My challenges are: 1) I like to go fast. I do not have the patience to ride an upright bike with fat tires, fenders, panniers, etc. 2) I live at the top of a steep hill. The end of every ride features a kilometer that varies between 6% and 14%. It’s not a back breaker at all, but it’s always there whether I feel strong…or not. 3) We get a lot of rain, snow and in between slop.
So how do I go fast, keep a gear small enough to climb a real hill and keep the weather off me, all at the same time?
My current thinking is to build out a titanium cross bike with an internally geared rear hub. I’d run mini V-brakes for better stopping power. I’d put 28mm or 30mm tires on it and a good pair of fenders.
The titanium will resist the rust that comes from so much water and salt being sprayed at the frame for so many months out of the year. The internal hub will also add to weatherproofness and simplicity. I need my everyday bike to need less tuning. Simplicity is good. The mini Vs will stop when they’re wet. I have never run a pair of cantis that had that ability. In Boston’s winter rush hour, you want to be able to stop. Your life depends on it. Finally, the slightly wider tires give me stability in bad conditions, but still stay skinny enough to make time across town. I hate fenders, but they’re a no-brainer.
I think I will build this bike. Given my time constraints, I should have it ready for the first sunny day of Spring.
Anyway…this week’s Group Ride asks the question: What is your perfect everyday bike? Build it out for us. Explain your choices.

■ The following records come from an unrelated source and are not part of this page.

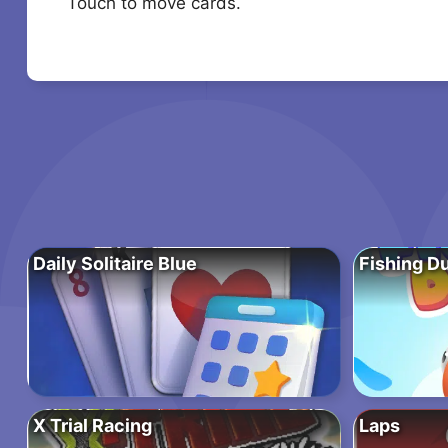
Touch to move cards.
Daily Solitaire Blue
Fishing D
X Trial Racing
Laps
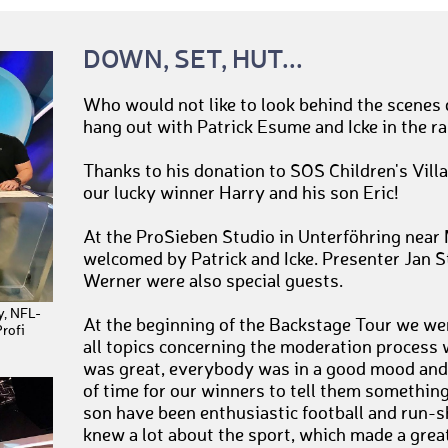
DOWN, SET, HUT...
Who would not like to look behind the scenes 
hang out with Patrick Esume and Icke in the ra
Thanks to his donation to SOS Children's Villa
our lucky winner Harry and his son Eric!
At the ProSieben Studio in Unterföhring near
welcomed by Patrick and Icke. Presenter Jan 
Werner were also special guests.
y, NFL-
At the beginning of the Backstage Tour we we
rofi
all topics concerning the moderation process 
was great, everybody was in a good mood and 
of time for our winners to tell them something
son have been enthusiastic football and run-s
knew a lot about the sport, which made a grea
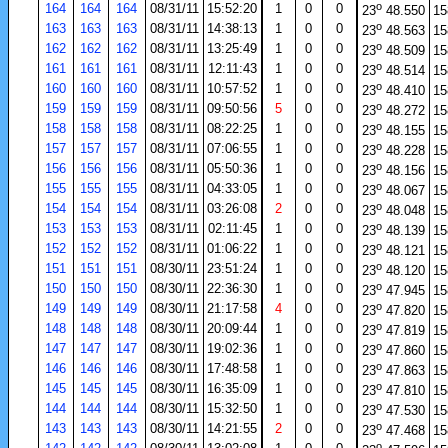
o
164
164
164
08/31/11
15:52:20
1
0
0
23
48.550
15
o
163
163
163
08/31/11
14:38:13
1
0
0
23
48.563
15
o
162
162
162
08/31/11
13:25:49
1
0
0
23
48.509
15
o
161
161
161
08/31/11
12:11:43
1
0
0
23
48.514
15
o
160
160
160
08/31/11
10:57:52
1
0
0
23
48.410
15
o
159
159
159
08/31/11
09:50:56
5
0
0
23
48.272
15
o
158
158
158
08/31/11
08:22:25
1
0
0
23
48.155
15
o
157
157
157
08/31/11
07:06:55
1
0
0
23
48.228
15
o
156
156
156
08/31/11
05:50:36
1
0
0
23
48.156
15
o
155
155
155
08/31/11
04:33:05
1
0
0
23
48.067
15
o
154
154
154
08/31/11
03:26:08
2
0
0
23
48.048
15
o
153
153
153
08/31/11
02:11:45
1
0
0
23
48.139
15
o
152
152
152
08/31/11
01:06:22
1
0
0
23
48.121
15
o
151
151
151
08/30/11
23:51:24
1
0
0
23
48.120
15
o
150
150
150
08/30/11
22:36:30
1
0
0
23
47.945
15
o
149
149
149
08/30/11
21:17:58
4
0
0
23
47.820
15
o
148
148
148
08/30/11
20:09:44
1
0
0
23
47.819
15
o
147
147
147
08/30/11
19:02:36
1
0
0
23
47.860
15
o
146
146
146
08/30/11
17:48:58
1
0
0
23
47.863
15
o
145
145
145
08/30/11
16:35:09
1
0
0
23
47.810
15
o
144
144
144
08/30/11
15:32:50
1
0
0
23
47.530
15
o
143
143
143
08/30/11
14:21:55
2
0
0
23
47.468
15
o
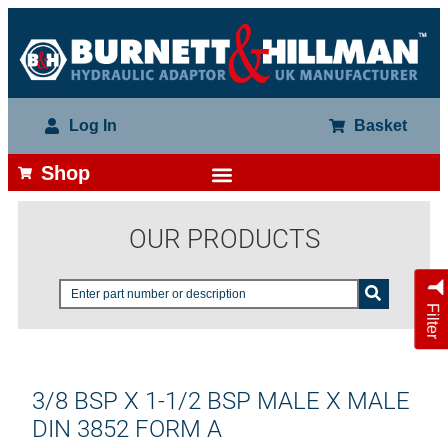
Log In
Basket
Shop
OUR PRODUCTS
Filter
3/8 BSP X 1-1/2 BSP MALE X MALE
DIN 3852 FORM A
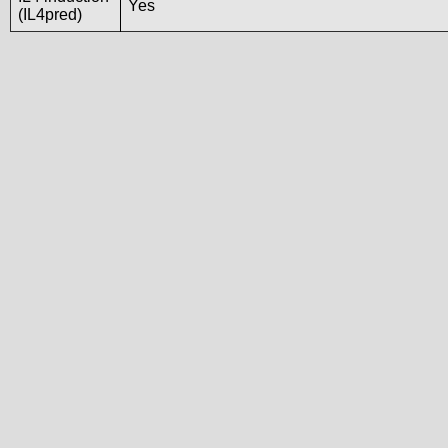
Yes
(IL4pred)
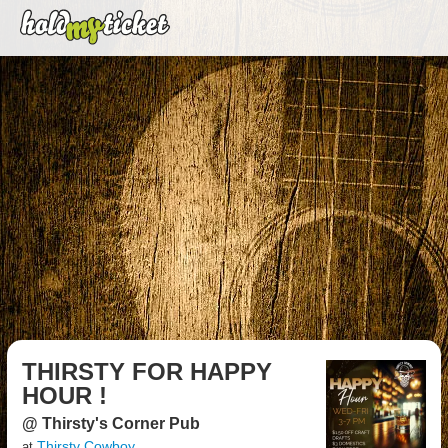
THIRSTY FOR HAPPY
HOUR !
@ Thirsty's Corner Pub
Thirsty Cowboy
at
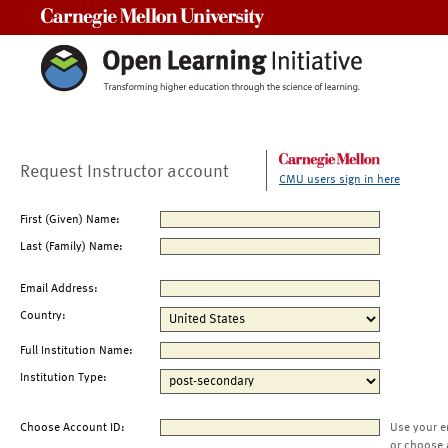
Carnegie Mellon University
Request Instructor account
CMU users sign in here
First (Given) Name:
Last (Family) Name:
Email Address:
Country:
Full Institution Name:
Institution Type:
Choose Account ID:
Use your e
or choose 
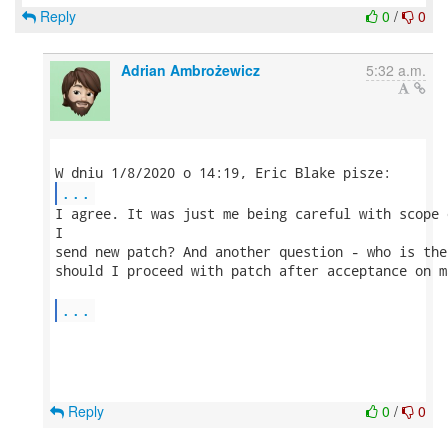
Reply
0
/
0
Adrian Ambrożewicz
5:32 a.m.
...
I agree. It was just me being careful with scope 
I 

send new patch? And another question - who is the
should I proceed with patch after acceptance on m
...
Reply
0
/
0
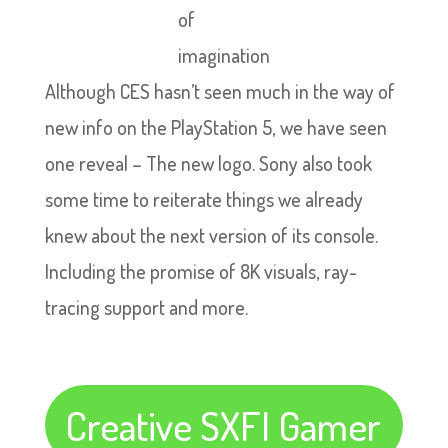
of
imagination
Although CES hasn’t seen much in the way of
new info on the PlayStation 5, we have seen
one reveal – The new logo. Sony also took
some time to reiterate things we already
knew about the next version of its console.
Including the promise of 8K visuals, ray-
tracing support and more.
Creative SXFI Gamer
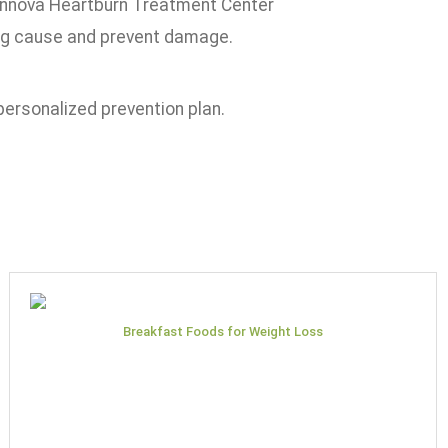
ennova Heartburn Treatment Center
ing cause and prevent damage.
personalized prevention plan.
Breakfast Foods for Weight Loss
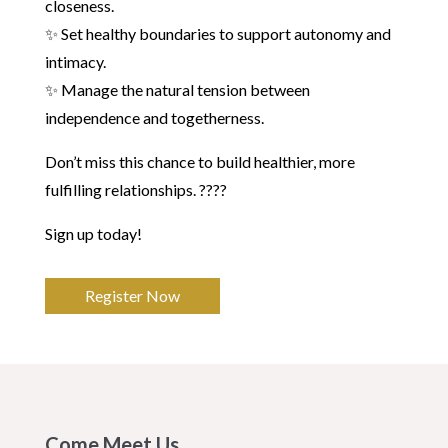
closeness.
✨ Set healthy boundaries to support autonomy and
intimacy.
✨ Manage the natural tension between
independence and togetherness.
Don’t miss this chance to build healthier, more
fulfilling relationships. ????
Sign up today!
Register Now
Come Meet Us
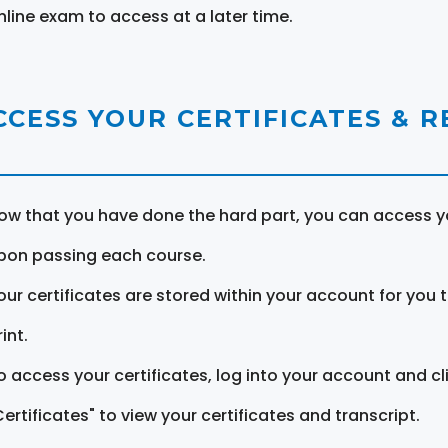
nline exam to access at a later time.
CCESS YOUR CERTIFICATES & 
ow that you have done the hard part, you can access yo
pon passing each course.
our certificates are stored within your account for you 
int.
o access your certificates, log into your account and cl
Certificates" to view your certificates and transcript.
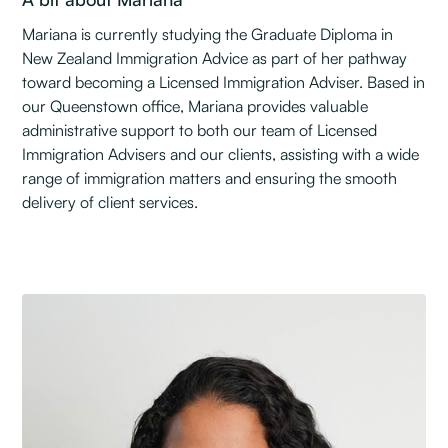
Mariana is currently studying the Graduate Diploma in
New Zealand Immigration Advice as part of her pathway
toward becoming a Licensed Immigration Adviser. Based in
our Queenstown office, Mariana provides valuable
administrative support to both our team of Licensed
Immigration Advisers and our clients, assisting with a wide
range of immigration matters and ensuring the smooth
delivery of client services.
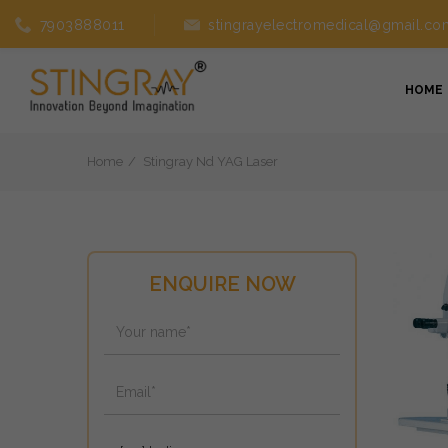
7903888011
stingrayelectromedical@gmail.co
HOME
Home
Stingray Nd YAG Laser
ENQUIRE NOW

Do you live in the flats where a single-speed demon will do the trick? Do you live in a warm, dry place, where you can ride your carbon race bike 360 days a year? Do you live in the Yukon and have designs on a snow bike with 4inch tires? I cling to the perhaps foolish belief that there really is a perfect bike out there, and that if I listen to those who know better, and think as hard as I can, I will eventually build that bike and ride it all the way to the grave.